◆ **DATA FOR ANALYSIS**
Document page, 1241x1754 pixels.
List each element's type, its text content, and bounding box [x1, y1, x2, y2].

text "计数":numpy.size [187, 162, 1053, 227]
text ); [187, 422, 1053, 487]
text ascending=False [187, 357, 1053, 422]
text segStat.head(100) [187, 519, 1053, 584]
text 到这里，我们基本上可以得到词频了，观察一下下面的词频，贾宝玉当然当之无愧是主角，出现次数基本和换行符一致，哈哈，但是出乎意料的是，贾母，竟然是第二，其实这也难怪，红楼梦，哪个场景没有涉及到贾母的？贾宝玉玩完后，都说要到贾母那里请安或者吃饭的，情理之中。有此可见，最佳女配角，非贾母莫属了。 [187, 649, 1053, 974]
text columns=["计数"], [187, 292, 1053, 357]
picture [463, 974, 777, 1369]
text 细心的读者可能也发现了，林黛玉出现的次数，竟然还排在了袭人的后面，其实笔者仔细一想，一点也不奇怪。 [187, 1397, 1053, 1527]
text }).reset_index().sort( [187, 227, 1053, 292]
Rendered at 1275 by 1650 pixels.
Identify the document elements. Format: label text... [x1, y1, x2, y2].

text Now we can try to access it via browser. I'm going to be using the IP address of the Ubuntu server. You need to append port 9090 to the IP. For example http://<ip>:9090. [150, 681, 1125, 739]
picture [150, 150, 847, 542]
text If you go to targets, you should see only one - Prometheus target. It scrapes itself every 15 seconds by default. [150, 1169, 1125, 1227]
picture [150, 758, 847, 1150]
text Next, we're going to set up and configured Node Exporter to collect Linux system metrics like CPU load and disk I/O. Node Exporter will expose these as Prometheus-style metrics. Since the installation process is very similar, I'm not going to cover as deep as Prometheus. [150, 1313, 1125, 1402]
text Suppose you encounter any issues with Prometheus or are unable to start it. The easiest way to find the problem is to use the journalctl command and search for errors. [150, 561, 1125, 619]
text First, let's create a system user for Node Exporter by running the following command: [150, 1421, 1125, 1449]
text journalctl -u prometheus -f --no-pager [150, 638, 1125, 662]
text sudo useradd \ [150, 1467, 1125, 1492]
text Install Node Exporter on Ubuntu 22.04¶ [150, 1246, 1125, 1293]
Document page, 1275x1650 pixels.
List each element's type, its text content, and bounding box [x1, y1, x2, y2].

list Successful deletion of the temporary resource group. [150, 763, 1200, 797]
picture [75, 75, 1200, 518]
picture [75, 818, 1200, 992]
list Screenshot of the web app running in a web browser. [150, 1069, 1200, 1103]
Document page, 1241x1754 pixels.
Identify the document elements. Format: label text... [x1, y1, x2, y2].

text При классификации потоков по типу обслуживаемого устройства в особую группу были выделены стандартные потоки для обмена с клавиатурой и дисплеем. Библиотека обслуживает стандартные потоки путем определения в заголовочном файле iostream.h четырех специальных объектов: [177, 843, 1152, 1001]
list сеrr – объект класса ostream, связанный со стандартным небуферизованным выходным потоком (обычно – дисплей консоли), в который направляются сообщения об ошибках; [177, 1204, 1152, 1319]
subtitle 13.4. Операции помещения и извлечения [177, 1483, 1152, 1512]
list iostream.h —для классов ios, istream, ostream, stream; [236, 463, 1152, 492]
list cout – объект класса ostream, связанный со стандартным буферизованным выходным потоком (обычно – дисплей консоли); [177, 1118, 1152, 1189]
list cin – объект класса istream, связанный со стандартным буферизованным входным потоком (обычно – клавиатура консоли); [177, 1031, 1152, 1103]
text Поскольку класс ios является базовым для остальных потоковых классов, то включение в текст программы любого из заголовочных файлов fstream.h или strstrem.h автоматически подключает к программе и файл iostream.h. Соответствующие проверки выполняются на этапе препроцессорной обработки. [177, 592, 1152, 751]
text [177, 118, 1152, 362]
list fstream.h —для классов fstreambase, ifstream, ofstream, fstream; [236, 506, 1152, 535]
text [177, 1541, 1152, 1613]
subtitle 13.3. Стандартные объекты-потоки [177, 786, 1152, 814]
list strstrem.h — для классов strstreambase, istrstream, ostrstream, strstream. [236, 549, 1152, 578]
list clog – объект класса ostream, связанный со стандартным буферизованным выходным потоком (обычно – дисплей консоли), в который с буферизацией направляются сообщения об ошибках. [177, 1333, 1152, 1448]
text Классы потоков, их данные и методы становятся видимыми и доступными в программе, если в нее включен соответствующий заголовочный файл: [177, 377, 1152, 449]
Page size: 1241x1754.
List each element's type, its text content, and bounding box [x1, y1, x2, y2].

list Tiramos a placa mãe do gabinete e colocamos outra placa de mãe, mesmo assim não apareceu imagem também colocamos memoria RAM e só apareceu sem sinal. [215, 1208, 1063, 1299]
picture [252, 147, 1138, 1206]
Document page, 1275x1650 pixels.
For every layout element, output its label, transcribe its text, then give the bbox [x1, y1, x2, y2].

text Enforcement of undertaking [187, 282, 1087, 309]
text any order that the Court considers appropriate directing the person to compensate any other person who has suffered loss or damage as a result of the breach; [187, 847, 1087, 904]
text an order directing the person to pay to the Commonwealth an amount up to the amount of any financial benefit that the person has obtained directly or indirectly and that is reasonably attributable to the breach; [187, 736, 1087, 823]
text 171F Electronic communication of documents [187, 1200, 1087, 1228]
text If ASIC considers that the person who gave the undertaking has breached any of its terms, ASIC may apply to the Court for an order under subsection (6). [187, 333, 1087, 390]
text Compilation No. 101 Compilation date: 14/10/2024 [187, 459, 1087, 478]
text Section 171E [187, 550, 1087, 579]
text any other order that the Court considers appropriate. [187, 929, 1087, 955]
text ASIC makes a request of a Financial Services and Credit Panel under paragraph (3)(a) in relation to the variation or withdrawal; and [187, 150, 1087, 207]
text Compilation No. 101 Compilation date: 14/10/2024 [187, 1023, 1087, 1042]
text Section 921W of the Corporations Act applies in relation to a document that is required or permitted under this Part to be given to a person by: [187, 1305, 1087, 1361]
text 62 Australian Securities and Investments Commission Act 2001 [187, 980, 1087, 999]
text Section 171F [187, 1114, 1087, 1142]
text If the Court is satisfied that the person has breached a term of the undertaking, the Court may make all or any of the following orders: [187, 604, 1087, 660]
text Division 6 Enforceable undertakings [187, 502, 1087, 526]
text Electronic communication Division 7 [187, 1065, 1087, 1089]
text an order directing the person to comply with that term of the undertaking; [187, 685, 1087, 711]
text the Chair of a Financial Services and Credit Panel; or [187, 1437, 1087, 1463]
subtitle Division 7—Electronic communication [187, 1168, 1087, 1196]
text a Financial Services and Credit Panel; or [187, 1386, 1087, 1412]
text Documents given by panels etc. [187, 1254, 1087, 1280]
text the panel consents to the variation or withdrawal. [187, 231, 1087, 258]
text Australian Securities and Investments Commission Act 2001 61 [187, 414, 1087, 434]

◆ **ABOUT THIS EXERCISE**
Would you copy every line of the entries that includes the word "picture"?

◆ **EXERCISE SOLUTION**
picture [463, 974, 777, 1369]
picture [150, 150, 847, 542]
picture [150, 758, 847, 1150]
picture [75, 75, 1200, 518]
picture [75, 818, 1200, 992]
picture [252, 147, 1138, 1206]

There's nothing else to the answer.